Task requirements: Although the data below holds other lines too, output only those from the line with "- bowl of metal pins [228, 143, 456, 361]" up to and including the line with "#2 bowl (411, 289, 606, 450)", exactly as they appear.

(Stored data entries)
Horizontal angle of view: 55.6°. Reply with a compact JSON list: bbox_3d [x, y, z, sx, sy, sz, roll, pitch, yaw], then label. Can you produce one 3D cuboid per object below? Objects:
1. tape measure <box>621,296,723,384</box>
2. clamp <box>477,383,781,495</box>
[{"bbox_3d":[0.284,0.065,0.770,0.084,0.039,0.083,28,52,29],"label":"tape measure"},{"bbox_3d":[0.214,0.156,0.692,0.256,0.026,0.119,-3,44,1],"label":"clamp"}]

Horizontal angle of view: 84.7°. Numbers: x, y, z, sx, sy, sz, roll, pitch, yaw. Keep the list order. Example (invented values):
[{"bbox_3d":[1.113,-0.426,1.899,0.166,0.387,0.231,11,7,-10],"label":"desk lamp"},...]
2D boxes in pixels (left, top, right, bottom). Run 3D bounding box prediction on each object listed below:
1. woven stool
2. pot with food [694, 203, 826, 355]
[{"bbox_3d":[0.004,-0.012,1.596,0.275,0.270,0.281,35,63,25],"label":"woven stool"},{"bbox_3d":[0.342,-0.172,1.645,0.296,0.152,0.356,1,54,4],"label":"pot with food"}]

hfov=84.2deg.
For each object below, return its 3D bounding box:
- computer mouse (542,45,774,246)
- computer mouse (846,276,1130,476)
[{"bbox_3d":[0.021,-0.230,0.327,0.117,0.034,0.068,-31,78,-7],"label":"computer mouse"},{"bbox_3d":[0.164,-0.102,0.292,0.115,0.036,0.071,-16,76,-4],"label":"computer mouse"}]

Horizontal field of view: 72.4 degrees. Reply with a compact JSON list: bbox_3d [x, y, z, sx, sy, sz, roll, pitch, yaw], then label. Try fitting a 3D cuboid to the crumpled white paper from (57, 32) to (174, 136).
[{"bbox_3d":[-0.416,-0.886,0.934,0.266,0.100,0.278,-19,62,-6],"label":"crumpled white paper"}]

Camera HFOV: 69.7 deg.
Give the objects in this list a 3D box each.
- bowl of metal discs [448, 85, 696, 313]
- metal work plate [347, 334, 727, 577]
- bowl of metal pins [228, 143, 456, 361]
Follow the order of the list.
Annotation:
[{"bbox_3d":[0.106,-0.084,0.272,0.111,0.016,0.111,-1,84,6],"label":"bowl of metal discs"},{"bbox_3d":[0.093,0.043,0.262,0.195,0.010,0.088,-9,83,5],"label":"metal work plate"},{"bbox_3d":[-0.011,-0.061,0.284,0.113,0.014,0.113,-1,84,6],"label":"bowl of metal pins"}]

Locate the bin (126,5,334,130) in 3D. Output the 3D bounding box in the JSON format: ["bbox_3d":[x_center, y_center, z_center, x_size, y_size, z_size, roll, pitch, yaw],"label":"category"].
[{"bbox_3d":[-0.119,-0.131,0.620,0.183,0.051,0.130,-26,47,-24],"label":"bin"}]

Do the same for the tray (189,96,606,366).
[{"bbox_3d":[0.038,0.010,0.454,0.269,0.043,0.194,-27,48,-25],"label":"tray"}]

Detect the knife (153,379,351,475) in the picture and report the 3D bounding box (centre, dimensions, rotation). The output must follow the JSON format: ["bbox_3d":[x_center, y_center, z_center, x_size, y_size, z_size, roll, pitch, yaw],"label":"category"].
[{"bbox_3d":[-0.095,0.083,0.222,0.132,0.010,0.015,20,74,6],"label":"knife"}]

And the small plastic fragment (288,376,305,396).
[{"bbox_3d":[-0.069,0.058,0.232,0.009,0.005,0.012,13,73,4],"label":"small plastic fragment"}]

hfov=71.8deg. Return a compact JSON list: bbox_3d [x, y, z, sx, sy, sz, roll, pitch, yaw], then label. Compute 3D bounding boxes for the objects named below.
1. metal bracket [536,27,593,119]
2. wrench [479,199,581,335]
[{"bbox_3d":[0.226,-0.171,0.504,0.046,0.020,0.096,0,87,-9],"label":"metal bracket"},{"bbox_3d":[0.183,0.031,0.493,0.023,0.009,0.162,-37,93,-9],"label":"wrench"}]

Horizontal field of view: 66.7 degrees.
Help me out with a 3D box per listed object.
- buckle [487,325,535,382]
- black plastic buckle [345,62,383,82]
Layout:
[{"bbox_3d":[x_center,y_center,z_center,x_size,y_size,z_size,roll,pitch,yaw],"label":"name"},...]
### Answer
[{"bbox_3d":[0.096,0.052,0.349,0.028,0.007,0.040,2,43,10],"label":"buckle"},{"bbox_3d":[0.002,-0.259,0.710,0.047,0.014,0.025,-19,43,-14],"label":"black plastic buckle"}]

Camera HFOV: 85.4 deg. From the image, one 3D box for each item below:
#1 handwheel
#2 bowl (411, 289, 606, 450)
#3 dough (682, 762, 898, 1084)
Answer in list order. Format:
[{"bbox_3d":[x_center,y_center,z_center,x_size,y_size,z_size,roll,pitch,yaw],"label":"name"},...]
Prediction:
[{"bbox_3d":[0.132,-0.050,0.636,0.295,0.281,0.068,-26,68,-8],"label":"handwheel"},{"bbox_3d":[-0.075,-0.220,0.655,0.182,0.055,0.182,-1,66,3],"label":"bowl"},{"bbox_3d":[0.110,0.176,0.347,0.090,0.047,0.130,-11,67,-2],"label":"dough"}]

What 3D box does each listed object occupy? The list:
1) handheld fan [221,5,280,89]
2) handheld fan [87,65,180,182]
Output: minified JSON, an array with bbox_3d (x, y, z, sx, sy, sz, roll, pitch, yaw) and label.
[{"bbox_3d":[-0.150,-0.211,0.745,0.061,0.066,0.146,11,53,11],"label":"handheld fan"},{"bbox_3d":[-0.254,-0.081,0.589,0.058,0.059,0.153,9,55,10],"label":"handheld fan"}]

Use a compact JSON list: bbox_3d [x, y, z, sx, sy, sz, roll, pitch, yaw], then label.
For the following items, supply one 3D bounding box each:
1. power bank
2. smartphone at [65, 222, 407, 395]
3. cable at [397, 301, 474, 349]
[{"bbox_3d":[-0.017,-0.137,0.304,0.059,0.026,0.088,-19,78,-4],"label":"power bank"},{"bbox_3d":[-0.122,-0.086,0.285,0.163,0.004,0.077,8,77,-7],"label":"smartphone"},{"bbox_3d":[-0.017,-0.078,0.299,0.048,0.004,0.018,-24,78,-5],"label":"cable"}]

Answer to the exercise:
- bowl of metal pins [228, 143, 456, 361]
Follow the order of the list.
Annotation:
[{"bbox_3d":[0.106,-0.084,0.272,0.111,0.016,0.111,-1,84,6],"label":"bowl of metal discs"},{"bbox_3d":[0.093,0.043,0.262,0.195,0.010,0.088,-9,83,5],"label":"metal work plate"},{"bbox_3d":[-0.011,-0.061,0.284,0.113,0.014,0.113,-1,84,6],"label":"bowl of metal pins"}]

Locate the bin (126,5,334,130) in 3D. Output the 3D bounding box in the JSON format: ["bbox_3d":[x_center, y_center, z_center, x_size, y_size, z_size, roll, pitch, yaw],"label":"category"].
[{"bbox_3d":[-0.119,-0.131,0.620,0.183,0.051,0.130,-26,47,-24],"label":"bin"}]

Do the same for the tray (189,96,606,366).
[{"bbox_3d":[0.038,0.010,0.454,0.269,0.043,0.194,-27,48,-25],"label":"tray"}]

Detect the knife (153,379,351,475) in the picture and report the 3D bounding box (centre, dimensions, rotation). The output must follow the JSON format: ["bbox_3d":[x_center, y_center, z_center, x_size, y_size, z_size, roll, pitch, yaw],"label":"category"].
[{"bbox_3d":[-0.095,0.083,0.222,0.132,0.010,0.015,20,74,6],"label":"knife"}]

And the small plastic fragment (288,376,305,396).
[{"bbox_3d":[-0.069,0.058,0.232,0.009,0.005,0.012,13,73,4],"label":"small plastic fragment"}]

hfov=71.8deg. Return a compact JSON list: bbox_3d [x, y, z, sx, sy, sz, roll, pitch, yaw], then label. Compute 3D bounding boxes for the objects named below.
1. metal bracket [536,27,593,119]
2. wrench [479,199,581,335]
[{"bbox_3d":[0.226,-0.171,0.504,0.046,0.020,0.096,0,87,-9],"label":"metal bracket"},{"bbox_3d":[0.183,0.031,0.493,0.023,0.009,0.162,-37,93,-9],"label":"wrench"}]

Horizontal field of view: 66.7 degrees.
Help me out with a 3D box per listed object.
- buckle [487,325,535,382]
- black plastic buckle [345,62,383,82]
Layout:
[{"bbox_3d":[x_center,y_center,z_center,x_size,y_size,z_size,roll,pitch,yaw],"label":"name"},...]
### Answer
[{"bbox_3d":[0.096,0.052,0.349,0.028,0.007,0.040,2,43,10],"label":"buckle"},{"bbox_3d":[0.002,-0.259,0.710,0.047,0.014,0.025,-19,43,-14],"label":"black plastic buckle"}]

Camera HFOV: 85.4 deg. From the image, one 3D box for each item below:
#1 handwheel
#2 bowl (411, 289, 606, 450)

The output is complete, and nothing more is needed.